Where’s the food production policy?

The rise in prices of vegetables, fruits, milk and protein-rich food items like meat, fish and eggs comes as no surprise if one has seen the huge fluctuations in prices of these items in the last few years. If you look back at the headlines over these years, they are about rising vegetable prices, prices shooting through the roof and how the common man cannot go near them. This year alone June-July saw vegetable prices soar and each time there is a different excuse. It’s either floods in the north or heavy rains in Maharashtra that allegedly cause the shortages. The most recent is onions. Good quality onions were selling at between `80 and `100 a kg. Tomatoes and vegetables, which were being exported to flood-ravaged Pakistan, are suddenly in short supply. Vegetables have shot up by 25-30 per cent. The onion crop, we are told, was destroyed in huge quantities because of prolonged and unseasonal rains. But what is surprising is that as soon as the food inflation figures were out, and there was a noise made in the media and in political circles, the prices of onions suddenly slumped. Medium-size onions were down to `35 a kg from `45 a kg — they suddenly fell 38 per cent in three days. How is this possible if it is was not hoarding? The hoarders realised that since imports were allowed duty-free and exports banned, their goose would be cooked. So they quickly brought out their hoarded stocks, according to those in the know.
Granted that the country has seen floods and drought and late monsoons and unseasonal rains, but why is it that a trillion-dollar-plus economy is so dependent on the whimsies of the weather gods? And when the government knows, as the agricultural and civil supplies ministry should know, that there will be a shortage, why don’t they take immediate steps to curb exports? They act only when protests get too loud. Why is no action taken against hoarders?
This newspaper has consistently asked that the agricultural ministry come out with a white paper on how it intends to increase agriculture produce within a time frame. We have agriculture minister Sharad Pawar making off-the-cuff statements, but never anything specific. Why is it that this trillion-dollar-plus economy can’t even produce eggs at reasonable rates? One can understand difficulties about meat, which is exported in a big way, and fish, but eggs? If, as it is said, that the price of poultry feed has gone up and therefore eggs are expensive, why can’t the country provide for enough poultry feed? It does not need rocket science know-how for this. Or is it easier to produce a rocket to go into space than it is to produce poultry feed that is reasonably priced so that eggs remain within the affordability of the common man? India is one of the few countries where a family spends 70 per cent of its budget on food. It is a shame because when prices soar like they have just now, it sends their budgets haywire.

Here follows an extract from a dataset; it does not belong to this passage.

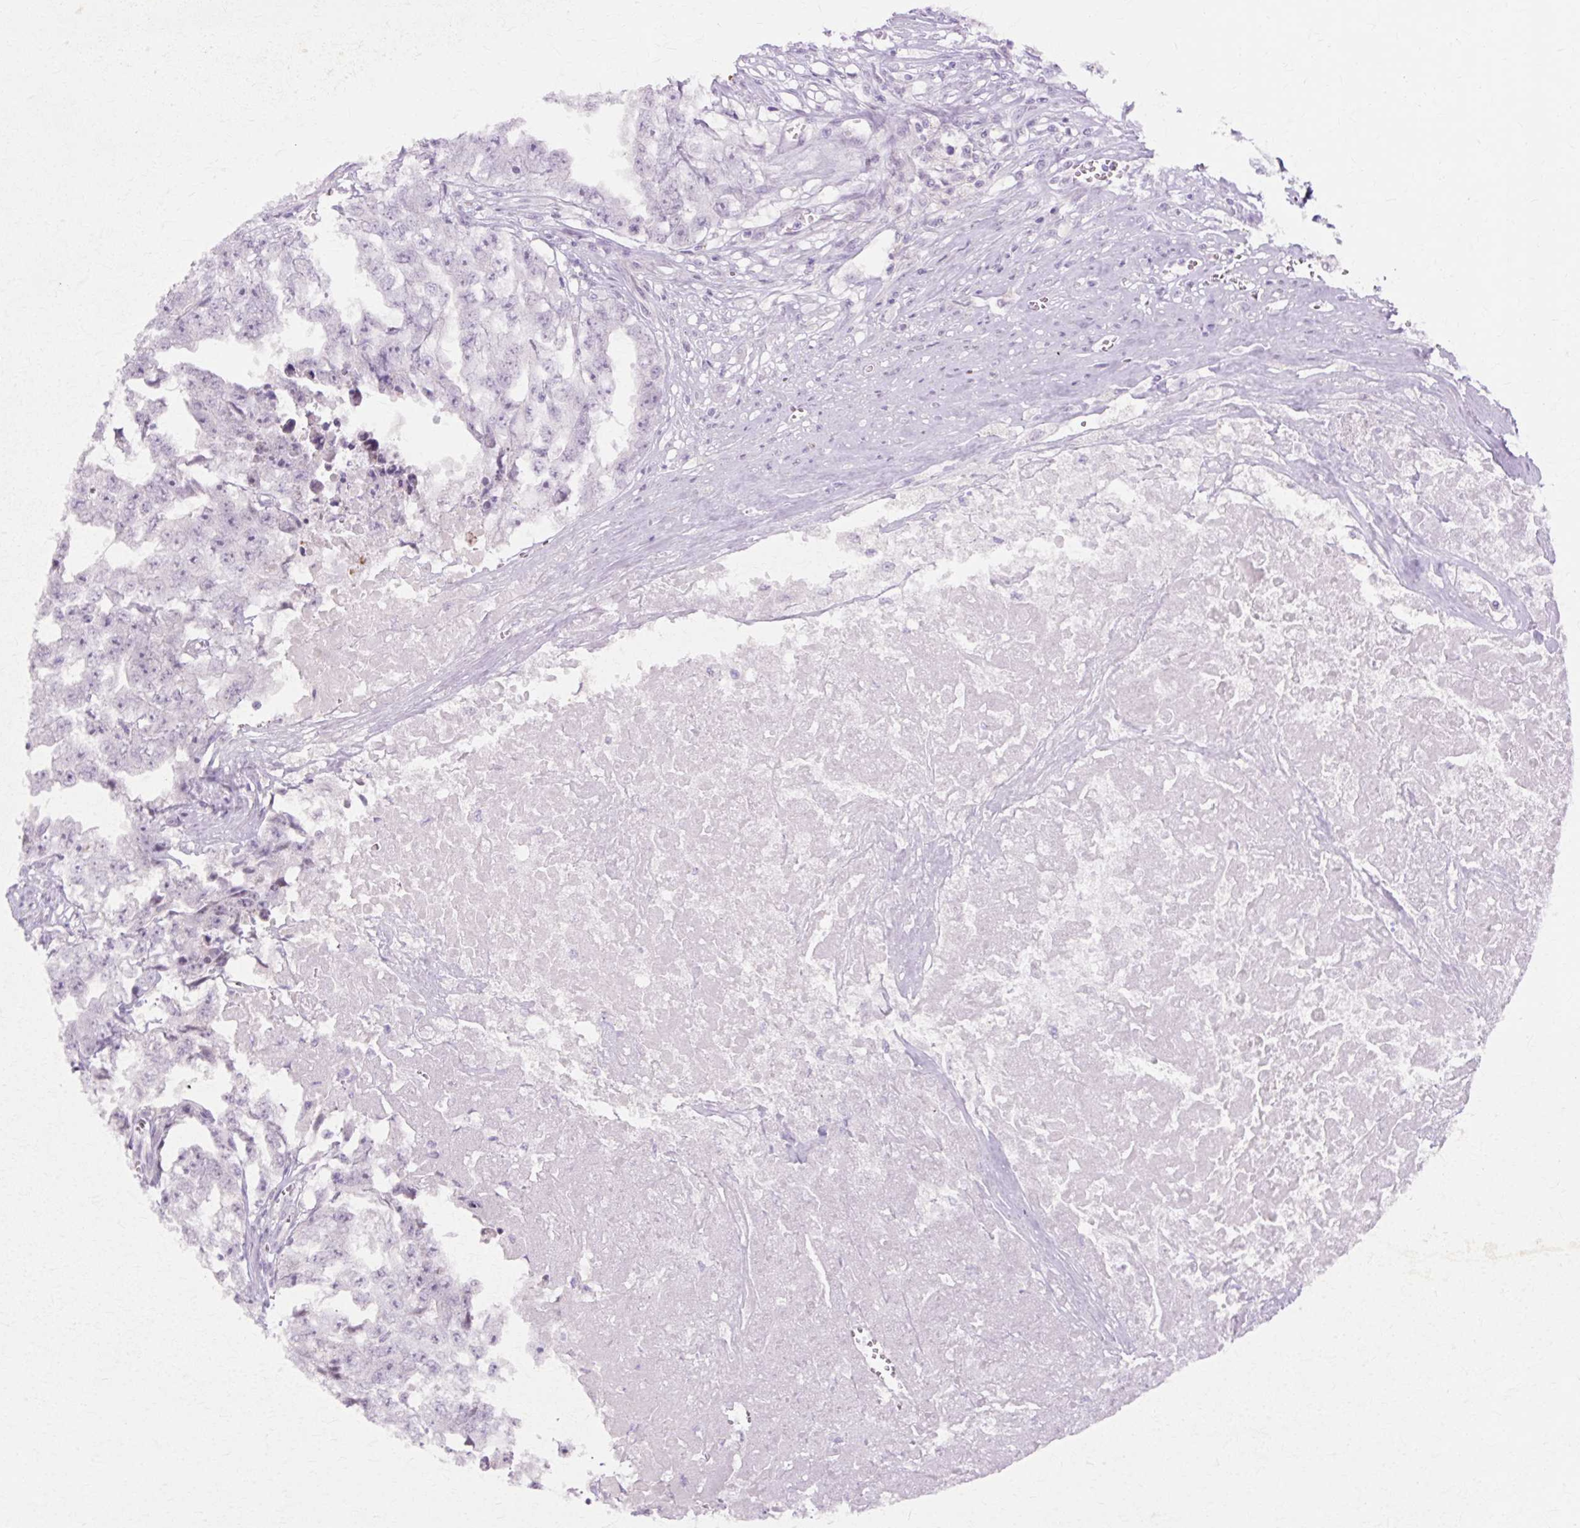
{"staining": {"intensity": "negative", "quantity": "none", "location": "none"}, "tissue": "testis cancer", "cell_type": "Tumor cells", "image_type": "cancer", "snomed": [{"axis": "morphology", "description": "Seminoma, NOS"}, {"axis": "morphology", "description": "Carcinoma, Embryonal, NOS"}, {"axis": "topography", "description": "Testis"}], "caption": "Photomicrograph shows no protein staining in tumor cells of testis cancer tissue. (DAB immunohistochemistry visualized using brightfield microscopy, high magnification).", "gene": "IRX2", "patient": {"sex": "male", "age": 43}}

There is a lot of criticism about the agricultural policy being wrong, about farmers being strangled by ceilings, etc. If there is merit in any of the criticisms, why is it that the government or an empowered group of ministers cannot sit together to once and for all find the right solution? It is facetious to say that supply is not keeping up with demand; why is it that we never hear Mr Pawar saying we are going to see that supply keeps pace with demand? Is it not more important to worry about the need for producing enough food to feed a growing population than to worry more about the fact that people need a new luxury hill station?